_Text provided_
Methods: We retrospectively analyzed 149/259 patients with AD (105 acute, 44 chronic) after FET surgery in our institution between 01/2005 and 04/2019. Inclusion criteria was availability of repetitive CT scans ≥1 year (mean follow-up: 3.8 ± 2.7 years) in the absence of additional intervention downstream. Using 3D multiplanar reconstruction, the aortic lumen and TL diameters (mm) as well as areas (cm²) were evaluated. The TL area, with the expanded SG in place, defined the achieved graft deployment (TL-SG, cm²). Since a fabricated SG has a predefined lumen and area (f-SG area, cm²) the difference between f-SG and the TL-SG area was used to estimate the rest unfolding potential of the SG, the so-called residual SG expansion capacity (SG-REC, cm²).

_Data under study_

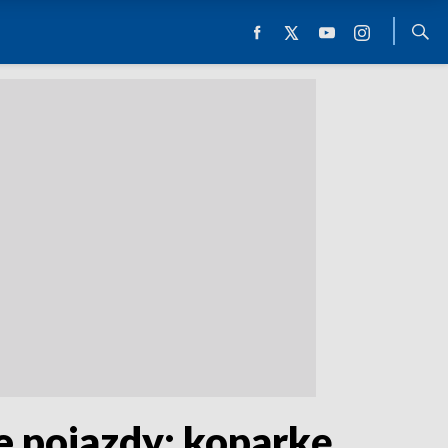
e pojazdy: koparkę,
* * *
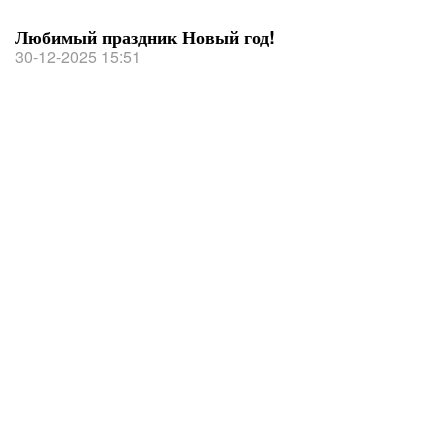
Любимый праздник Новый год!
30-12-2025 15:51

_Exercise instructions_
1) According to the methods passage on FET surgery, what was the mean follow-up?
2) Extend the methods passage on FET surgery by writing the sentences that would follow its final one.

_Expected responses_
1) 3.8 ± 2.7 years

2)
Result: Mean f-SG diameter and area were 25.94 ± 2.94 mm and 5.36 ± 1.31 cm², respectively. The TL-SG area in the first postoperative CT was 3.99 ± 1.15 cm² resulting in a SG-REC area of 1.37 ± 0.87 cm². The SG-REC areas in acute and chronic AD were 1.15 ± 0.75 cm² and 1.89 ± 0.89 cm² (p < 0.001), corresponding to a 21.31 and 34.17% residual SG expansion capacity, respectively. The SG-REC area decreased to 0.73 ± 0.74 cm² after 1 year and to 0.52 ± 0.68 cm² in the last follow-up CT. In patients with a distal SG-induced new entry (dSINE) in follow-up, the SG-REC was increased in the first postoperative CT (1.84 ± 0.95 cm² vs. 1.32 ± 0.84 cm², p = 0.032).

Conclusion: Residual SG expansion capacity allows retrospectively the analysis of the counteracting between SG radial force within a compressed TL and indirectly the continuous stress of the intimal wall at the distal SG end. The residual SG expansion capacity was increased in chronic AD and in patients developed dSINE.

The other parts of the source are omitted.